What are the best practices for making Storj nodes?
More specifically if we have virtualized Windows nodes?
I’m asking this because I feel there must be something important or obvious that I’m missing.
→ Reading this is optional for responding to the question but I’ll just explain the context of why I’m asking these questions.
Firstly because when wanting to start a node I’ve just followed what the website guided me through, thinking it was going to be fine. I was wrong. The process should have important information about hardware and configurations so we don’t f*** up in the long run but I guess nobody cares. I’ve invested over 100h of my time reading this forum and trying different things, even more if you think about the node migrations, and I still feel like my nodes are a failure and I’m close to just GEing.
My first nodes used Windows 10 and USB SMR drives and after ~2TB started failing all the time. I’ve shucked them and moved them into my proxmox server and made some Windows Server VM’s, problem was solved but at a little over 3TB it started happening again and there was a BIG discrepancy between real space occupied and what the node reported. Bought CMR Exos drives and deleted the databases, the problem still hasn’t reappeared over a year later but my drives are ALWAYS are 100% activity. When consulting the logs I can see that the lazy filewalker runs take over 20 days and there’s a lot of cancelled uploads. Also when Storj needs to update my node just dies until I manually restart the process, which didn’t happen back in Windows 10 and 11, so I guess Storj doesn’t work well with Windows server maybe?
Turning off indexing on the drive took over a month but seemed to help a little bit.

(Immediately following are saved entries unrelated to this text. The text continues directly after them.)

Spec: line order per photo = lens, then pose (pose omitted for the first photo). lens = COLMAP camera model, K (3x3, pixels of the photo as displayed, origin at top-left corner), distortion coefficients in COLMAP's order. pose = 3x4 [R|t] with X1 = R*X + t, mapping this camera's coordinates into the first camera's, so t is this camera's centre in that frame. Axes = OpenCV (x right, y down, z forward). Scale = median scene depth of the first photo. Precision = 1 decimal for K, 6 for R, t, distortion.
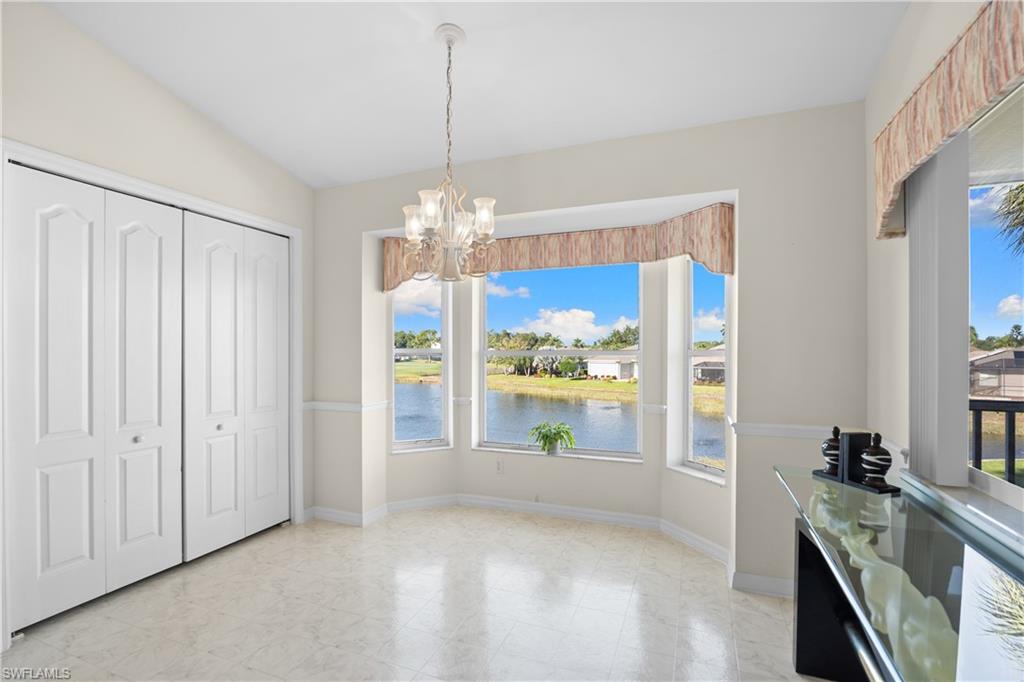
lens RADIAL K [[468.0, 0, 511.9], [0, 468.0, 350.3], [0, 0, 1]] dist [-0.015913, 0.000106]
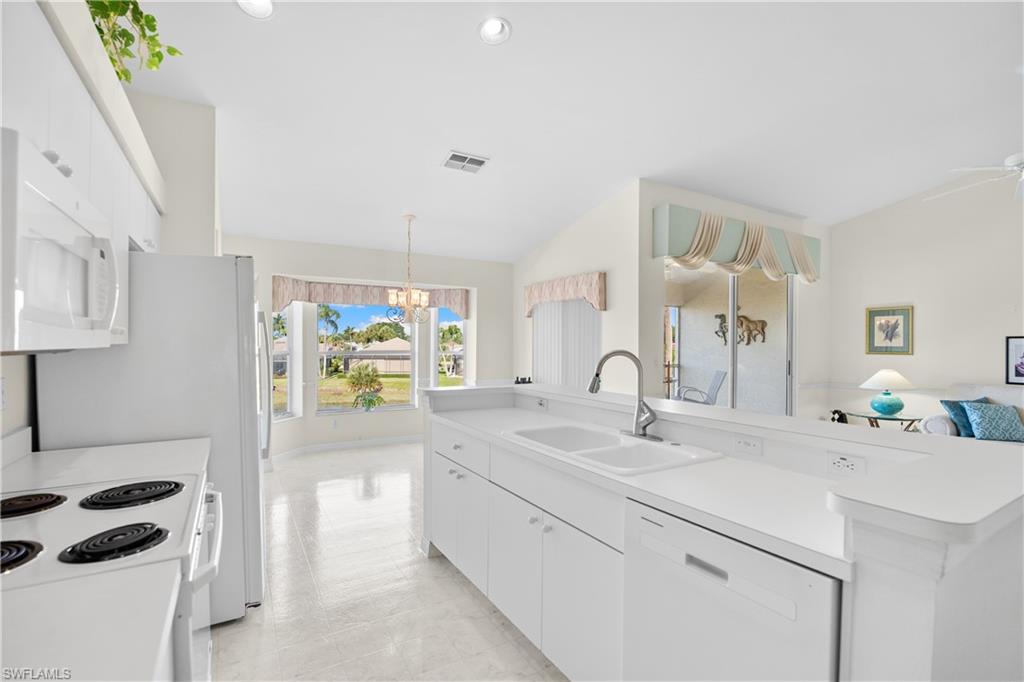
lens RADIAL K [[468.6, 0, 509.7], [0, 468.6, 343.7], [0, 0, 1]] dist [-0.011246, -0.000869]
pose [[0.613266, 0.003540, 0.789868, -0.081599], [-0.005014, 0.999987, -0.000589, -0.002455], [-0.789860, -0.003599, 0.613276, -0.040466]]
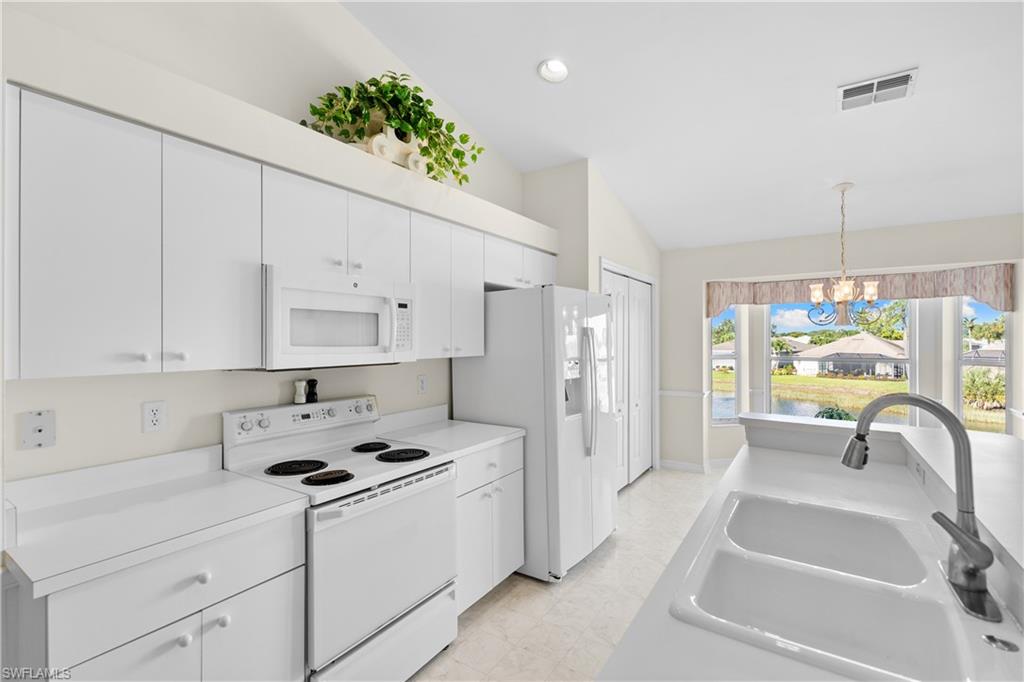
lens RADIAL K [[457.6, 0, 509.7], [0, 457.6, 336.5], [0, 0, 1]] dist [0.001250, -0.000796]
pose [[0.977433, -0.000270, -0.211248, -0.049228], [-0.000763, 0.999988, -0.004808, -0.004864], [0.211246, 0.004861, 0.977421, -0.047340]]
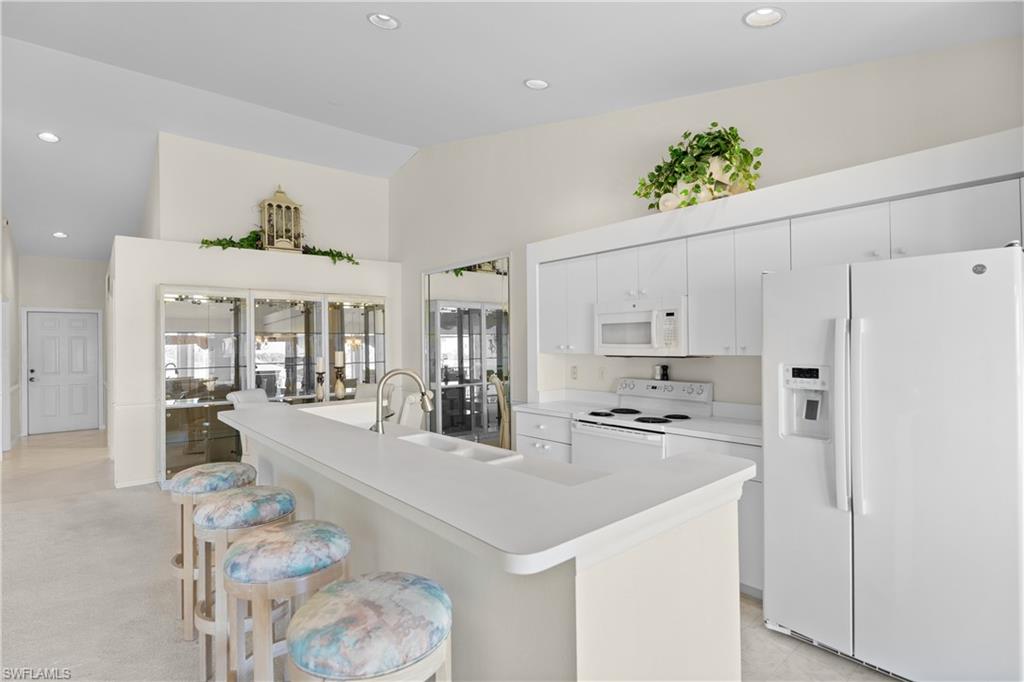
lens RADIAL K [[496.6, 0, 507.7], [0, 496.6, 340.4], [0, 0, 1]] dist [-0.003262, -0.000250]
pose [[-0.470637, 0.002986, -0.882322, 0.009600], [0.012396, 0.999918, -0.003228, -0.004671], [0.882240, -0.012457, -0.470636, 0.017813]]
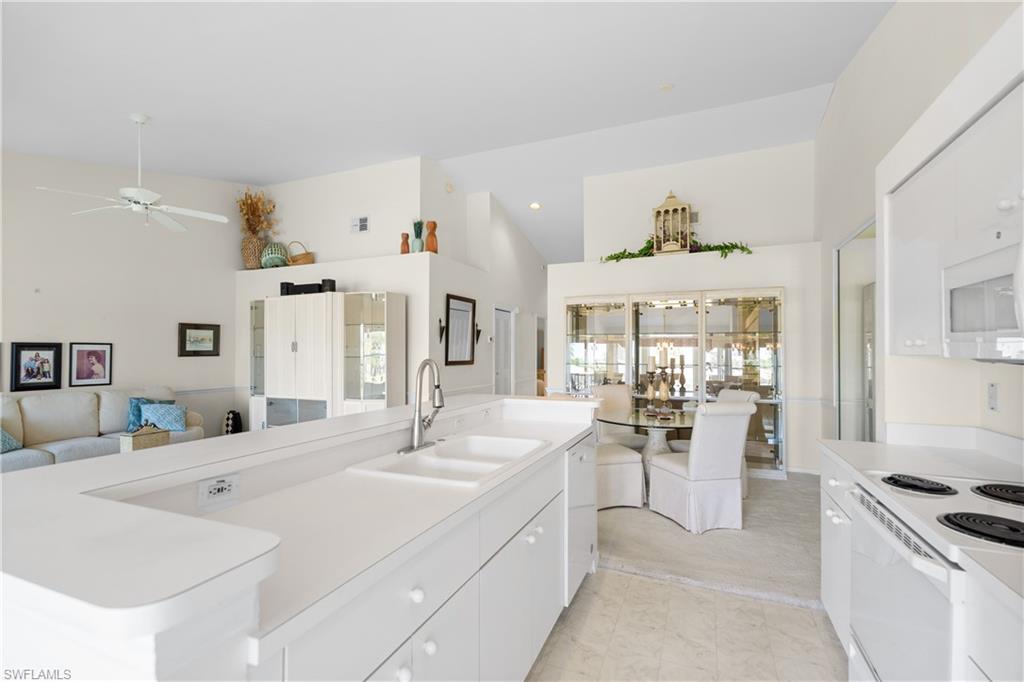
lens RADIAL K [[456.2, 0, 509.0], [0, 456.2, 342.1], [0, 0, 1]] dist [0.001336, 0.000454]
pose [[-0.999469, 0.003622, 0.032384, -0.043502], [0.002792, 0.999667, -0.025635, -0.002382], [-0.032466, -0.025531, -0.999147, 0.028731]]
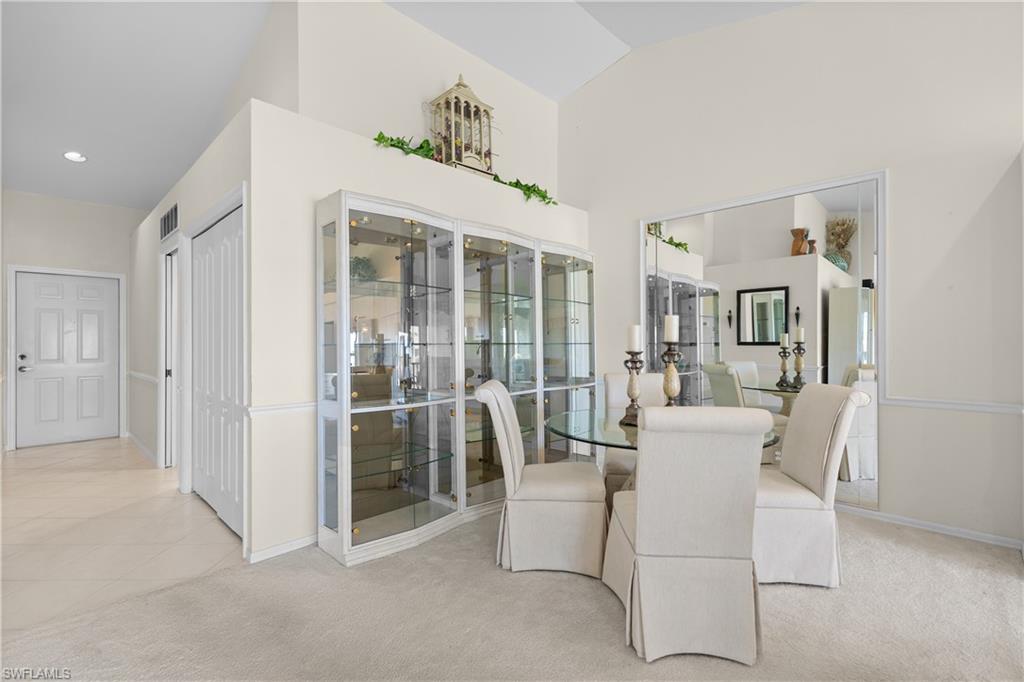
lens RADIAL K [[456.2, 0, 509.0], [0, 456.2, 342.1], [0, 0, 1]] dist [0.001336, 0.000454]
pose [[-0.381838, 0.003213, -0.924224, -0.008986], [0.002520, 0.999994, 0.002435, 0.000437], [0.924226, -0.001399, -0.381844, -0.067498]]
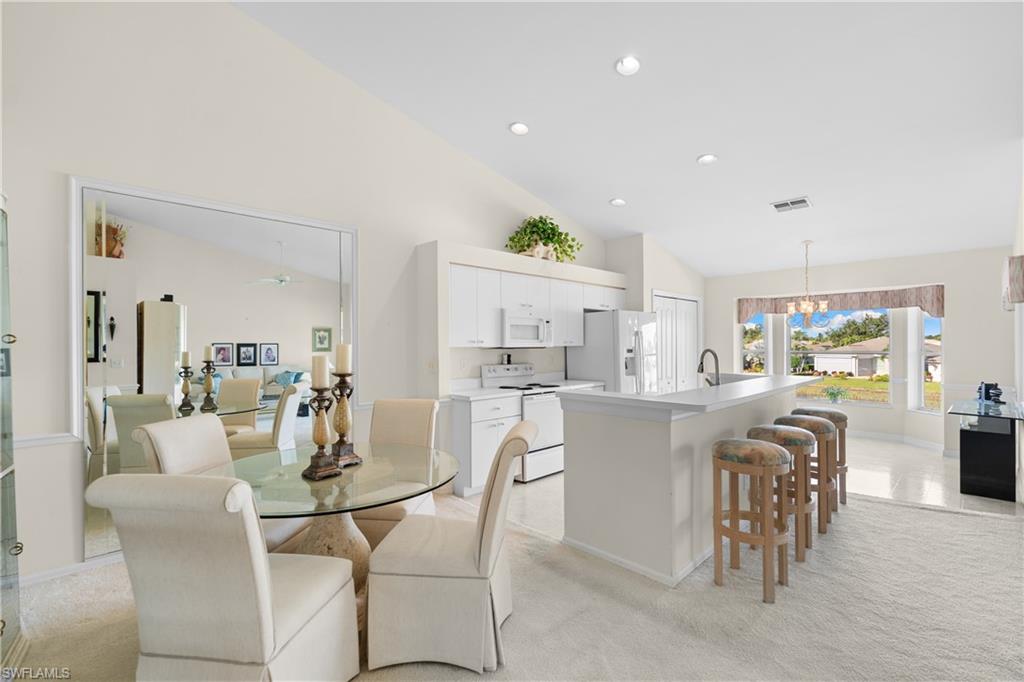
lens RADIAL K [[456.2, 0, 509.0], [0, 456.2, 342.1], [0, 0, 1]] dist [0.001336, 0.000454]
pose [[0.912557, -0.004459, -0.408925, -0.032395], [0.003174, 0.999988, -0.003822, -0.002912], [0.408937, 0.002190, 0.912560, -0.113249]]
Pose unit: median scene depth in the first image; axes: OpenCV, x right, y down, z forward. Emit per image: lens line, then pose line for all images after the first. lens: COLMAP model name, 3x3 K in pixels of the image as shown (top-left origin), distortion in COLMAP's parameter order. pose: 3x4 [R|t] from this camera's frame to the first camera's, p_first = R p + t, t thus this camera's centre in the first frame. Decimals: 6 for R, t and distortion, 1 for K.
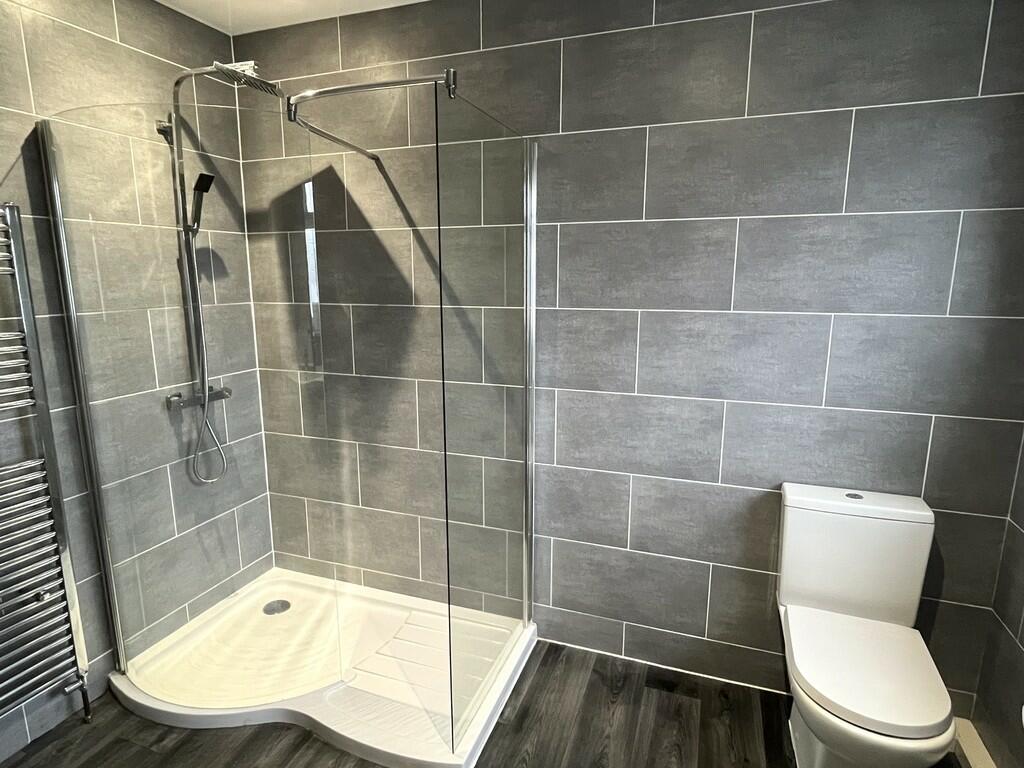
lens RADIAL K [[570.5, 0, 512.9], [0, 570.5, 384.6], [0, 0, 1]] dist [-0.005962, -0.004414]
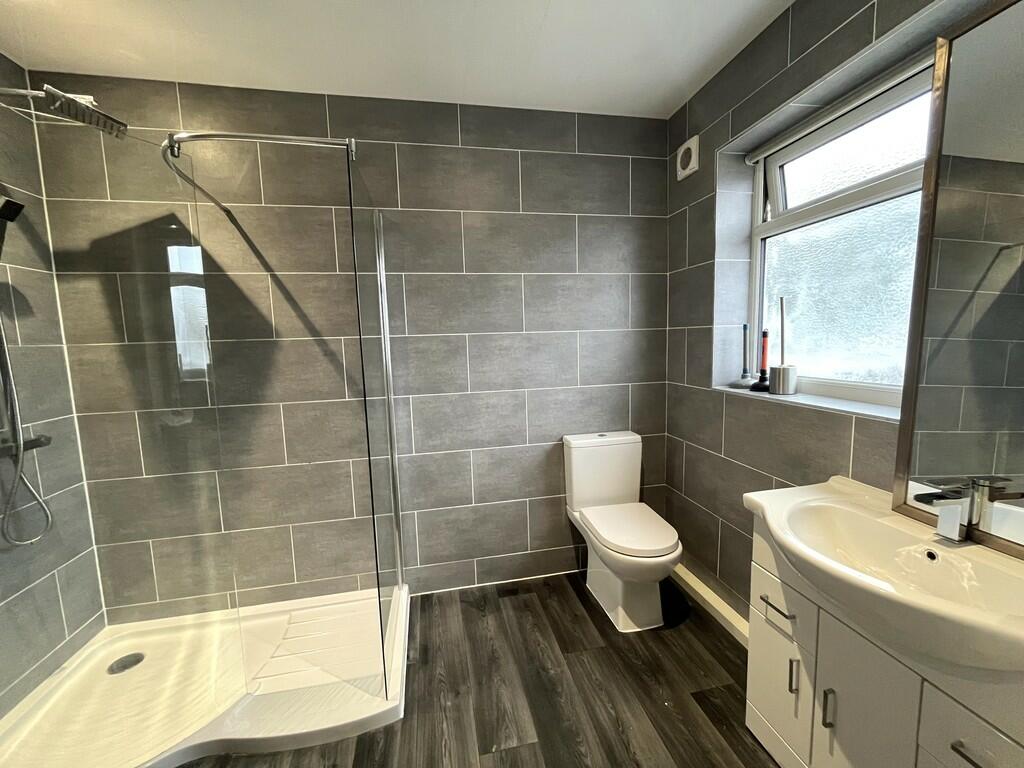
lens RADIAL K [[411.7, 0, 514.1], [0, 411.7, 384.7], [0, 0, 1]] dist [-0.010777, 0.000843]
pose [[0.846837, -0.082675, 0.525388, -0.218050], [0.128853, 0.990307, -0.051854, 0.061610], [-0.516008, 0.111610, 0.849281, 0.055350]]
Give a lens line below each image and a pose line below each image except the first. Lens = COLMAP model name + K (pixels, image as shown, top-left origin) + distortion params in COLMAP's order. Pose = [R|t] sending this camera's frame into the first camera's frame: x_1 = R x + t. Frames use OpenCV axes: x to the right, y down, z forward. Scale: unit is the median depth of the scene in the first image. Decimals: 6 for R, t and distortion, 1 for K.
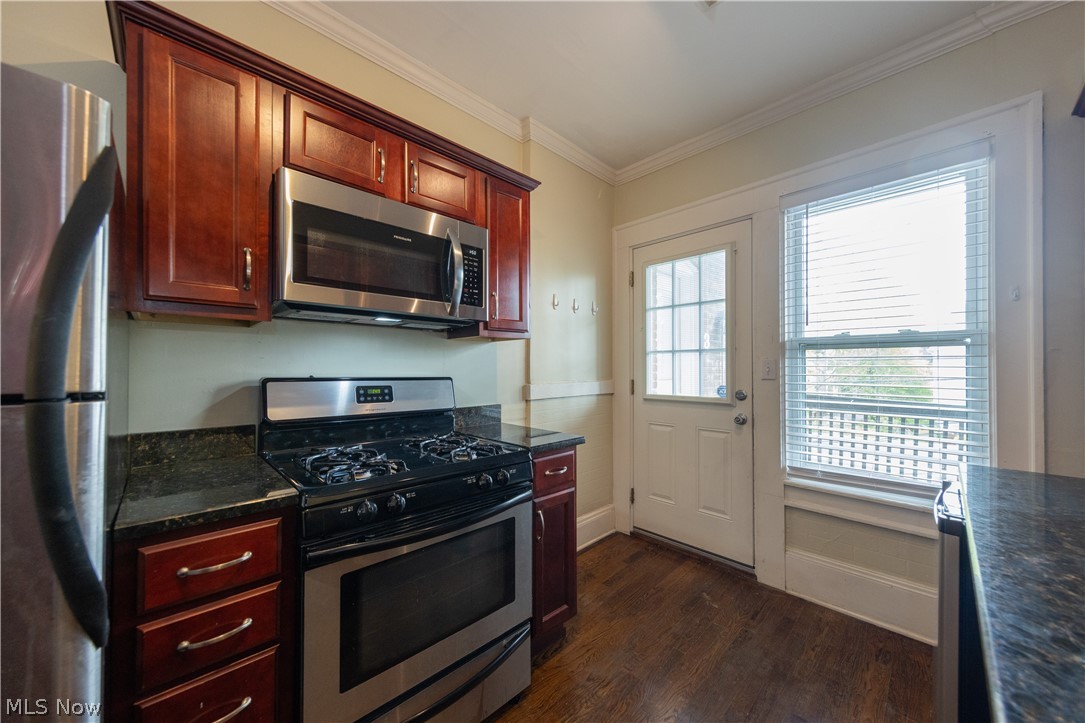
lens RADIAL K [[383.4, 0, 545.9], [0, 383.4, 366.1], [0, 0, 1]] dist [0.002635, -0.000053]
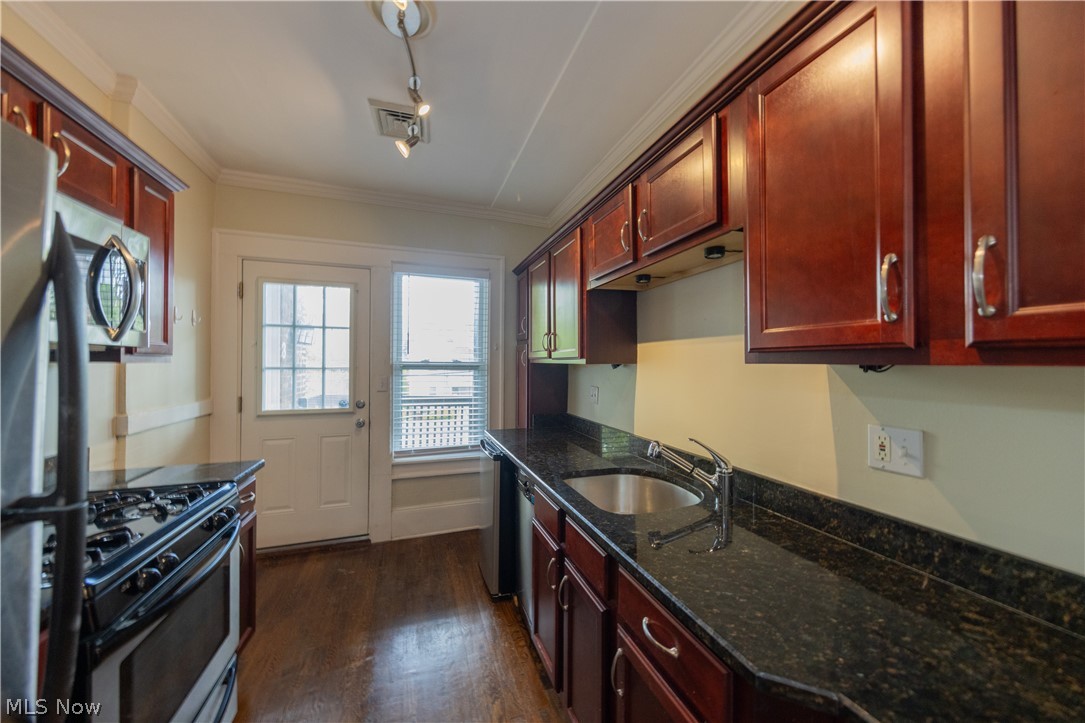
lens RADIAL K [[394.1, 0, 549.4], [0, 394.1, 364.5], [0, 0, 1]] dist [0.002194, -0.000217]
pose [[0.410106, 0.000452, 0.912038, -0.434346], [-0.006461, 0.999976, 0.002410, -0.064276], [-0.912015, -0.006881, 0.410099, -0.113757]]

Turning on writethrough caching + iothread gives a significant speed boost but also some unexpected behavior in terms of IO wait and guest CPU usage, and it’s still too slow anyway.
Benchmarks on the guest machine give me IOPS and bandwidth at all queue depths within 15% of what I get on bare metal so I guess the virtualization overhead is not significant.
So what the hell am I missing? It it because I left the default cluster size of 4KB? Should I make some optimizations in the config file? Maybe defrag the MFT? Is the only choice for running a decent Storj node using Linux and EXT4 or something? I’m giving this one last shot but I’m way too tired to make another mistake. Please help. I would ideally stick to Windows VM’s because it works well with the way I manage the server.